Going through a divorce is one of the hardest experiences that we can experience in life, and it can be even harder to handle once the dust settles and you realize that you will need to care for your children and bring in all of the income as a single mother. However, as a strong woman, you will get through this, and we are here to help.
Tips for Single Moms
We have created a list of tips that can help you to get through this tough time while being present for your kids and helping them thrive, even in this new family arrangement. We will discuss moving to a new home, budgeting, and finding support so you can get through to the other side and have a happy life.
Moving out of the Marital Home
It will likely be very hard to move out of your marital home, but it may be what is best for the kids. Even if you were able to keep the house as part of the divorce, you might not be able to afford it on your own — or you may just want to get out because of the bad memories.
Whatever the case, you will want to take some steps before moving away from home. Look at your budget and determine what you can afford. If you are not yet committed to a new town or are not sure where to live, then you may want to find a rental apartment that suits your needs. When you are looking at potential landing spots, it is important to ensure that there is proper medical care nearby for you and the kids. That means a doctor, dentist, and optometrist. Call ahead of time to verify that they take new patients.
It will likely be difficult to move everything you own to the new house, so you will need to declutter.

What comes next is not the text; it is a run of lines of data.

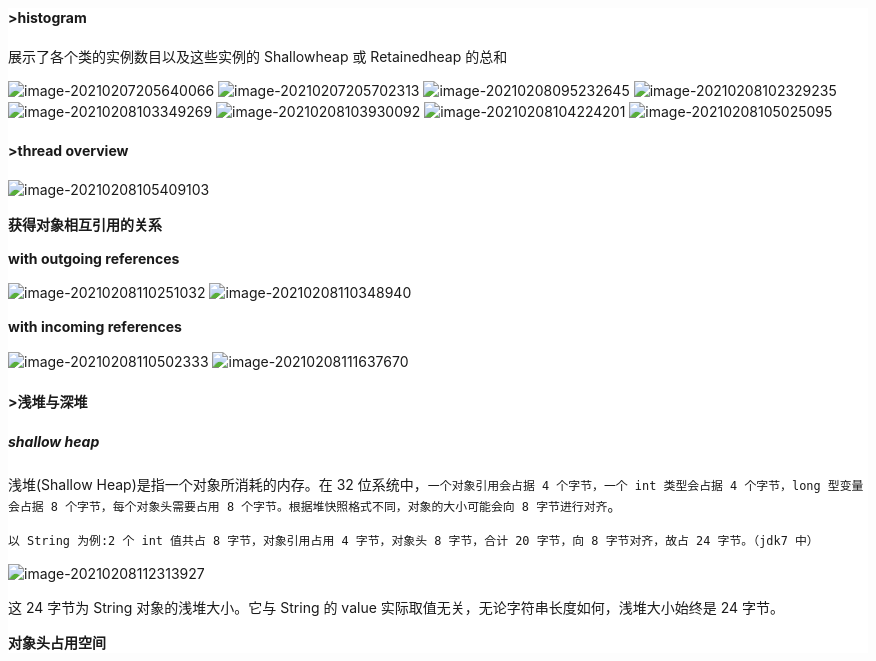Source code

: #### >histogram

展示了各个类的实例数目以及这些实例的 Shallowheap 或 Retainedheap 的总和

<img src="https://tvax3.sinaimg.cn/large/006JhGcily1gzl68edyplj312o0mngw0.jpg" alt="image-20210207205640066" width="85%">

<img src="https://tva3.sinaimg.cn/large/006JhGcily1gzl696arv8j312e0mgwqp.jpg" alt="image-20210207205702313" width="85%">

<img src="https://tva3.sinaimg.cn/large/006JhGcily1gzl6cf8lxdj318f0gy7kj.jpg" alt="image-20210208095232645" width="85%">

<img src="https://tvax1.sinaimg.cn/large/006JhGcily1gzl6d9o9s1j30y00jiduf.jpg" alt="image-20210208102329235" width="85%">

<img src="https://tva4.sinaimg.cn/large/006JhGcily1gzl6e9jltdj30xv0jk7kt.jpg" alt="image-20210208103349269" width="85%">

<img src="https://tvax4.sinaimg.cn/large/006JhGcily1gzl6ez96d7j31300mse3q.jpg" alt="image-20210208103930092" width="85%">

<img src="https://tva3.sinaimg.cn/large/006JhGcily1gzl6gm22bzj312h0m47jx.jpg" alt="image-20210208104224201" width="85%">

<img src="https://tva2.sinaimg.cn/large/006JhGcily1gzl6hccu2fj312h0pgdxb.jpg" alt="image-20210208105025095" width="85%">

#### >thread overview

<img src="https://tvax3.sinaimg.cn/large/006JhGcily1gzl8up1vykj31260po7es.jpg" alt="image-20210208105409103" width="85%">

**获得对象相互引用的关系**

**with outgoing references**

<img src="https://tva4.sinaimg.cn/large/006JhGcily1gzl8vwo0jmj30xw0ls7jv.jpg" alt="image-20210208110251032" width="85%">

<img src="https://tva1.sinaimg.cn/large/006JhGcily1gzl8xdpj7ij31220lo7l7.jpg" alt="image-20210208110348940" width="85%">

**with incoming references**

<img src="https://tvax4.sinaimg.cn/large/006JhGcily1gzl907a72lj30xx0mhwyn.jpg" alt="image-20210208110502333" width="85%">

<img src="https://tvax4.sinaimg.cn/large/006JhGcily1gzl90sgf2fj31290fnagx.jpg" alt="image-20210208111637670" width="85%">

#### >浅堆与深堆

##### shallow heap

浅堆(Shallow Heap)是指一个对象所消耗的内存。在 32 位系统中，`一个对象引用会占据 4 个字节，一个 int 类型会占据 4 个字节，long 型变量会占据 8 个字节，每个对象头需要占用 8 个字节。根据堆快照格式不同，对象的大小可能会向 8 字节进行对齐`。

`以 String 为例:2 个 int 值共占 8 字节，对象引用占用 4 字节，对象头 8 字节，合计 20 字节，向 8 字节对齐，故占 24 字节。（jdk7 中）`

<img src="https://tva3.sinaimg.cn/large/006JhGcily1gzl9cf29o5j30et045jse.jpg" alt="image-20210208112313927" width="55%">

这 24 字节为 String 对象的浅堆大小。它与 String 的 value 实际取值无关，无论字符串长度如何，浅堆大小始终是 24 字节。

**对象头占用空间**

Go room by room and seriously think about the items you no longer need and donate them. You can write off what you give away on your taxes. Don’t forget to update your mailing address on all bank accounts, employee records, and insurance information, so you can keep up to date.
Keeping Your Family Afloat Financially
A major factor that can keep many single mothers awake at night is how they will be able to keep their families afloat on a single income. You can survive and thrive if you have a plan. The first step is to create a budget that accounts for every source of income you have, from your job to the spousal support you receive as part of the divorce. Then, you need to look at all of your expenses, from the required (utilities, rent) to the unnecessary (dinners out, coffee at Starbucks, the cable bill), and see where you can make adjustments. For instance, do you need to pay extra for the extensive cable package with all of the movie channels, or can you reduce your expenses by downgrading and paying for a streaming service or two for half of the cost?
If you find that a lot of your money is going toward daycare costs and babysitting, then you can ask your job if they will allow you to work a flexible schedule or work from home so you can keep an eye on your kids. Have a plan of action before you speak to your manager. Tell them how you have a quiet place to work, a suitable desk and chair, and a strategy to complete all of your work without distraction.
If you are short on funds, you can consider working a side hustle like driving for a food delivery company or working for Uber or Lyft. Side jobs will give you some extra income and let you choose your hours. That last part is key because it is essential that you schedule appropriately and spend time with your family and show your love during this tough transition.
Finding Support
This will undoubtedly be a very stressful time for you as you try to navigate a new life and make ends meet, but it is important that you don’t bring that anxiety home to your family. If you do, that stress could rub off on them, and it isn’t good for their mental health. You don’t want to keep your kids completely in the dark, but you don’t want to burden them with unnecessary problems, either.
That is why it is important to get your feelings out, and you can do that by joining an online support group for single parents. These groups can do wonders for your well-being because it is a chance for you to talk to other people in your same situation and learn how they get through the hard days. Talking to others is also essential because it prevents social isolation that can lead to mental anguish and depression.
If you are uncomfortable speaking to other people, even in an online capacity, then you should at least get your feelings out by journaling your thoughts before bed or by talking one on one to a professional therapist.
As you can see, though it won’t always be easy, there are ways that you can overcome adversity and find a way to thrive as a single mother. Consider these tips, and you will show your kids that with drive and a desire to succeed, they can overcome any obstacle.
John McElhenney says
Always glad to read your helpful posts. And, of course, the blog is called “Divorced Moms.” And, there a slight variation I’d like to add to your insightful article. In Texas, where I live, 80% of moms get the custodial role along with a significant child support payment. In our case, the mortgage was paid and the healthcare was paid, each month, by me, the dad. So, yes, moms need to get prepared for a single mom life. But in the majority of cases, at least in my state, they get a good bit of support (financially) in the divorce. Hopefully, they get a lot of other support from an engaged single father as well.